I used Symfony2 with the RabbitMqBundle to create a worker that sends documents to ElasticSearch. Indexing documents at a one-by-one rate is much slower than using the ElasticSearch bulk API. Therefore I created a buffer that flushes the documents to ES in groups of thousand. The code looks (a bit simplified) as follows:
class SearchIndexator
{
protected $elasticaService;
protected $buffer = [];
protected $bufferSize = 0;
// The maximum number of documents to keep in the buffer.
// If the buffer reaches this amount of documents, then the buffers content
// is send to elasticsearch for indexation.
const MAX_BUFFER_SIZE = 1000;
public function __construct(ElasticaService $elasticaService)
{
$this->elasticaService = $elasticaService;
}
/**
* Destructor
*
* Flush any documents that remain in the buffer.
*/
public function __destruct()
{
$this->flush();
}
/**
* Add a document to the indexation buffer.
*/
public function onMessage(array $document)
{
// Prepare the document for indexation.
$this->doHeavyWeightStuff($document);
// Create an Elastica document
$document = new \Elastica\Document(
$document['key'],
$document
);
// Add the document to the buffer.
$this->buffer[] = $document;
// Flush the buffer when max buffersize has been reached.
if (self::MAX_BUFFER_SIZE <= ++$this->bufferSize) {
$this->flush();
}
}
/**
* Send the current buffer to ElasticSearch for indexation.
*/
public function flush()
{
// Send documents to ElasticSearch for indexation.
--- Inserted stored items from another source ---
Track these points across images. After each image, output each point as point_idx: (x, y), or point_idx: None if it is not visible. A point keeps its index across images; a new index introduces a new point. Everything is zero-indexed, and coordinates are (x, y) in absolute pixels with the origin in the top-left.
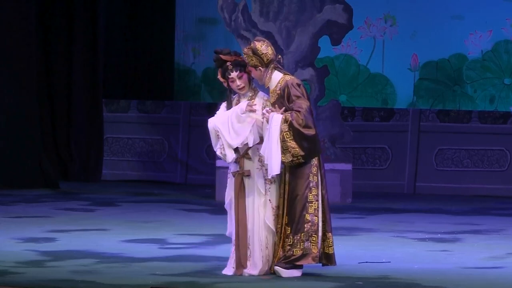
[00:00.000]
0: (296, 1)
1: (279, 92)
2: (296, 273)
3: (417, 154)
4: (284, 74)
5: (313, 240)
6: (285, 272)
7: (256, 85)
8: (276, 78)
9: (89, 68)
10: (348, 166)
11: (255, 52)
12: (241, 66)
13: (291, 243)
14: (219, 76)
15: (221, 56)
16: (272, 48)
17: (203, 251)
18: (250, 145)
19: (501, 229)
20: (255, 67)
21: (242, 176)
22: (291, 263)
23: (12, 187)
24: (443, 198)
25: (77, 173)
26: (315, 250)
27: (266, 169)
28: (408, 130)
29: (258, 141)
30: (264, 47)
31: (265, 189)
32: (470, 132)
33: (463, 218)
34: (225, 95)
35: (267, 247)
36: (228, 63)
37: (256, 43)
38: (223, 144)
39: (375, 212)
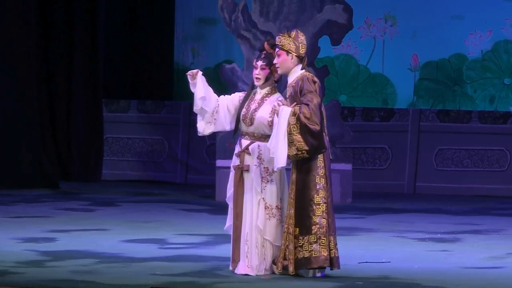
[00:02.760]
0: (296, 1)
1: (294, 85)
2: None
3: (417, 154)
4: (306, 71)
5: (322, 243)
6: (308, 273)
7: (277, 87)
8: (297, 72)
9: (89, 68)
10: (348, 166)
11: (295, 38)
12: (270, 62)
13: (300, 244)
14: (254, 60)
15: (265, 42)
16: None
17: (203, 251)
18: (198, 96)
19: (501, 229)
20: (288, 51)
21: (241, 170)
22: (303, 267)
23: (12, 187)
24: (443, 198)
25: (77, 173)
26: (324, 253)
27: (265, 167)
28: (408, 130)
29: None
30: (303, 39)
31: (261, 188)
32: (470, 132)
33: (463, 218)
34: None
35: (263, 246)
36: (263, 52)
37: (299, 32)
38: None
39: (375, 212)
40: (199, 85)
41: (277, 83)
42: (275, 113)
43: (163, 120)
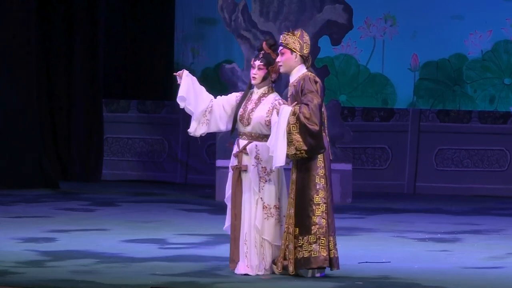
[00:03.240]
0: (296, 1)
1: (295, 84)
2: (317, 274)
3: (417, 154)
4: (309, 71)
5: (321, 243)
6: (309, 274)
7: (274, 87)
8: (300, 72)
9: (89, 68)
10: (348, 166)
11: (300, 37)
12: (268, 62)
13: (300, 244)
14: (253, 58)
15: (264, 42)
16: None
17: (203, 251)
18: (178, 95)
19: (501, 229)
20: (292, 50)
21: (239, 170)
22: (303, 267)
23: (12, 187)
24: (443, 198)
25: (77, 173)
26: (324, 253)
27: (263, 167)
28: (408, 130)
29: (204, 108)
30: (308, 39)
31: (259, 187)
32: (470, 132)
33: (463, 218)
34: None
35: (262, 245)
36: (261, 52)
37: (304, 32)
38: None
39: (375, 212)
40: (182, 85)
41: (274, 83)
42: (272, 113)
43: (163, 120)
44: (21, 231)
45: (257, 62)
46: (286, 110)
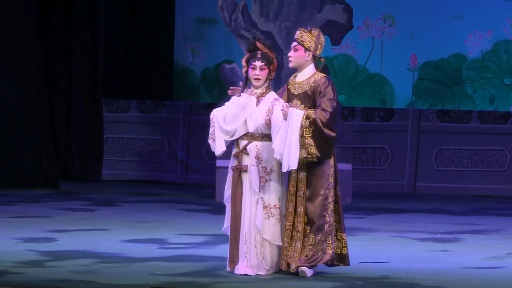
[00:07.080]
0: (296, 1)
1: (312, 84)
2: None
3: (417, 154)
4: (320, 72)
5: (328, 241)
6: (309, 272)
7: (270, 86)
8: (311, 71)
9: (89, 68)
10: (348, 166)
11: (317, 37)
12: (268, 61)
13: (312, 243)
14: (243, 60)
15: (256, 42)
16: None
17: (203, 251)
18: (250, 130)
19: (501, 229)
20: (307, 48)
21: (240, 171)
22: (314, 264)
23: (12, 187)
24: (443, 198)
25: (77, 173)
26: (330, 251)
27: (263, 166)
28: (408, 130)
29: (254, 128)
30: (323, 40)
31: (259, 187)
32: (470, 132)
33: (463, 218)
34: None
35: (262, 245)
36: (258, 51)
37: (321, 33)
38: (214, 133)
39: (375, 212)
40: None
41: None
42: (272, 112)
43: (163, 120)
44: (21, 231)
45: (258, 63)
46: (298, 113)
if (1 <= $this->bufferSize) {
$this->elasticaService->addDocuments($this->buffer);
}
// Clear buffer
$this->buffer = [];
$this->bufferSize = 0;
}
}
This all works quite nice but there is a slight problem. The queue gets filled with messages at an unpredictable rate. Sometimes 100000 in 5 minutes, sometimes not one for hours. When there are for instance 82671 documents queued, the last 671 documents don't get indexated before receiving another 329 documents which might take hours. I would like to be able to do the following:
Warning: Sci-Fi code! This obviously won't work:
class SearchIndexator
{
protected $elasticaService;
protected $buffer = [];
protected $bufferSize = 0;
protected $flushTimer;
// The maximum number of documents to keep in the buffer.
// If the buffer reaches this amount of documents, then the buffers content
// is send to elasticsearch for indexation.
const MAX_BUFFER_SIZE = 1000;
public function __construct(ElasticaService $elasticaService)
{
$this->elasticaService = $elasticaService;
// Highly Sci-fi code
$this->flushTimer = new Timer();
// Flush buffer after 5 minutes of inactivity.
$this->flushTimer->setTimeout(5 * 60);
$this->flushTimer->setCallback([$this, 'flush']);
}
/**
* Destructor
*
* Flush any documents that remain in the buffer.
*/
public function __destruct()
{
$this->flush();
}
/**
* Add a document to the indexation buffer.
*/
public function onMessage(array $document)
{
// Prepare the document for indexation.
$this->doHeavyWeightStuff($document);
// Create an Elastica document
$document = new \Elastica\Document(
$document['key'],
$document
);
// Add the document to the buffer.
$this->buffer[] = $document;
// Flush the buffer when max buffersize has been reached.
if (self::MAX_BUFFER_SIZE <= ++$this->bufferSize) {
$this->flush();
} else {
// Start a timer that will flush the buffer after a timeout.
$this->initTimer();
}
}
/**
* Send the current buffer to ElasticSearch for indexation.
*/
public function flush()
{
// Send documents to ElasticSearch for indexation.
if (1 <= $this->bufferSize) {
$this->elasticaService->addDocuments($this->buffer);
}
// Clear buffer
$this->buffer = [];
$this->bufferSize = 0;
// There are no longer messages to be send, stop the timer.
$this->flushTimer->stop();
}
protected function initTimer()
{
// Start or restart timer
$this->flushTimer->isRunning()
? $this->flushTimer->reset()
: $this->flushTimer->start();
}
}
Now, I know about the limitations of PHP not being event driven. But this is 2015 and there are solutions like ReactPHP, so this should be possible right? For ØMQ there is this function. What would be a solution that will work for RabbitMQ or independent of any message queue extension?
Solutions that I'm skeptical about:
- There is crysalead/code. It simulates a timer using
declare(ticks = 1);
. I'm not sure wether this is a performant and solid approach. Any ideas? - I could run a cronjob that publishes a 'FLUSH' message to the same queue every 5 minutes and then explicitly flush the buffer when receiving this message but that would be cheating.